The options for filtering are:

  • filters -- Perform hard filtering of the file with specified expressions.
  • classifiers -- Perform classification of true/false reads based on the provided attributes.
  • trusted -- Metadata annotation values that specify trusted variants not subjected to filtering. The example retains variants present in more than 75% of calls or 65% of different technologies.
  • untrusted -- Specify threshold for variants that should be automatically filtered. The example excludes variants with support from less than 25% of the callers.
  • xspecific -- Identify and filter calls specific to a technology or calling method, when combining multiple callers and technologies.

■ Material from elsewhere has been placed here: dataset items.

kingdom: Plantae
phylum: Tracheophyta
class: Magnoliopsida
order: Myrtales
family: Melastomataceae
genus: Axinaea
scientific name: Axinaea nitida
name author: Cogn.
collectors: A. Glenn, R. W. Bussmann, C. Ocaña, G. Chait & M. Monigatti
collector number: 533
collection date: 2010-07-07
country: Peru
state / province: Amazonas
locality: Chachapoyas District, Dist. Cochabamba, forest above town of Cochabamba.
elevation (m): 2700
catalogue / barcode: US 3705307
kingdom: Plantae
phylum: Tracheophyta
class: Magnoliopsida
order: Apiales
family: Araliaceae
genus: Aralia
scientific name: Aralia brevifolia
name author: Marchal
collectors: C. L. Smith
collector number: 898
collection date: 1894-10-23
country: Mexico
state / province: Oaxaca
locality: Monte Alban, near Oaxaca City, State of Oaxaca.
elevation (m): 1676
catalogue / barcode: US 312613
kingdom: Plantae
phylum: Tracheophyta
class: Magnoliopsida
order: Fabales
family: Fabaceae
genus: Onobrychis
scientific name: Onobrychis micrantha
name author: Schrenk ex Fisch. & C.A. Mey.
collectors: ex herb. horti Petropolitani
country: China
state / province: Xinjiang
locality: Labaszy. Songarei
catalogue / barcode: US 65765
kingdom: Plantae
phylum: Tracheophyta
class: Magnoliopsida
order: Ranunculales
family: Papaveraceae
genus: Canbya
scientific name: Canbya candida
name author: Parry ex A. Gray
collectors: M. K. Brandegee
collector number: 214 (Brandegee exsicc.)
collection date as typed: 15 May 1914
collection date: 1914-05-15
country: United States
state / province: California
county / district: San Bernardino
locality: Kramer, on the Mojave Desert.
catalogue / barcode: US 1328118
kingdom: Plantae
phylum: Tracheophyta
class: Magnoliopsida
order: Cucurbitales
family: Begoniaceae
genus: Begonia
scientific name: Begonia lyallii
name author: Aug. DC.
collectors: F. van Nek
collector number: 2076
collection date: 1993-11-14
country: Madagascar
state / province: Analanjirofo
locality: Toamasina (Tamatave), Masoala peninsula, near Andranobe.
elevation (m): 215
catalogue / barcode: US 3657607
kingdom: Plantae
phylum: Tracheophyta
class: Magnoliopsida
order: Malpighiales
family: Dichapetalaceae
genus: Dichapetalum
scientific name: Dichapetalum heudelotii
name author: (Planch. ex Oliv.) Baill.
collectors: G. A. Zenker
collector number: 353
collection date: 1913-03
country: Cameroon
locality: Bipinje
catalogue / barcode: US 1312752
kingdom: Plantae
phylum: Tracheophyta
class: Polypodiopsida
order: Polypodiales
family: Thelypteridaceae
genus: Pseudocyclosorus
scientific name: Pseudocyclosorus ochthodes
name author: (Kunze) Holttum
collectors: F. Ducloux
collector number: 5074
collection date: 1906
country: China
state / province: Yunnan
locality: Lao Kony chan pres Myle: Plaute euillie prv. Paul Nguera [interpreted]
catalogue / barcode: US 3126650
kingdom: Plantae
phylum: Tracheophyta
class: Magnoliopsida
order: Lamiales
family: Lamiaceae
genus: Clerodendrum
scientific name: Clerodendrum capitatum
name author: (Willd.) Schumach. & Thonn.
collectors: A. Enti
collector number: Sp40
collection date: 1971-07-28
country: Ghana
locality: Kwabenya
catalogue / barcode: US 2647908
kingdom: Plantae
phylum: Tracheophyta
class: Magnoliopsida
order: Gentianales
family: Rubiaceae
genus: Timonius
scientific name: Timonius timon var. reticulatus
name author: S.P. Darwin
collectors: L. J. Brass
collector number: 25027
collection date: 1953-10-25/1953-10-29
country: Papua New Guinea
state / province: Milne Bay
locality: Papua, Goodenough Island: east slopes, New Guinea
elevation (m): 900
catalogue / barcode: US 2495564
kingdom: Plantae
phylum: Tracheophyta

You can specify the background to use for training with support. There are two options:

  • support: gatk -- Use an all-by-all comparison based on GATK to establish true and false positives.
  • support: [gatk, freebayes] -- Use the gatk/freebayes pairwise comparison for true and false positives.

Utilities

This library also contains useful command line utilities to help with variant preparation and analysis:

  • Create a BAM file compatible with GATK. This converts coordinates between hg19 and GRCh37 for human samples if needed, reorders chromosomes relative to the input file and adds run group information with a defined sample name:

    $ lein variant-reorder your_file.bam /path/to/GRCh37.fa SampleName
    
  • Provide a summary CSV file of call information for a VCF file, including mappings back to an original set of pairwise analyses:

    $ lein variant-utils callsummary variants.vcf original-combined-config.yaml
    
  • Sort a variant VCF file to reference ordering defined in a FASTA file

    $ lein variant-utils sort-vcf variants.vcf reference.fa
    
  • Convert an Illumina directory of variant calls into a single, cleaned VCF:

    $ lein variant-utils illumina /path/to/IlluminaDir sample-name GRCh37.fa hg19.fa
    

Contributors

  • Brad Chapman
  • Chris Fields
  • Kevin Lynagh
  • Justin Zook

License

The code is freely available under the MIT license.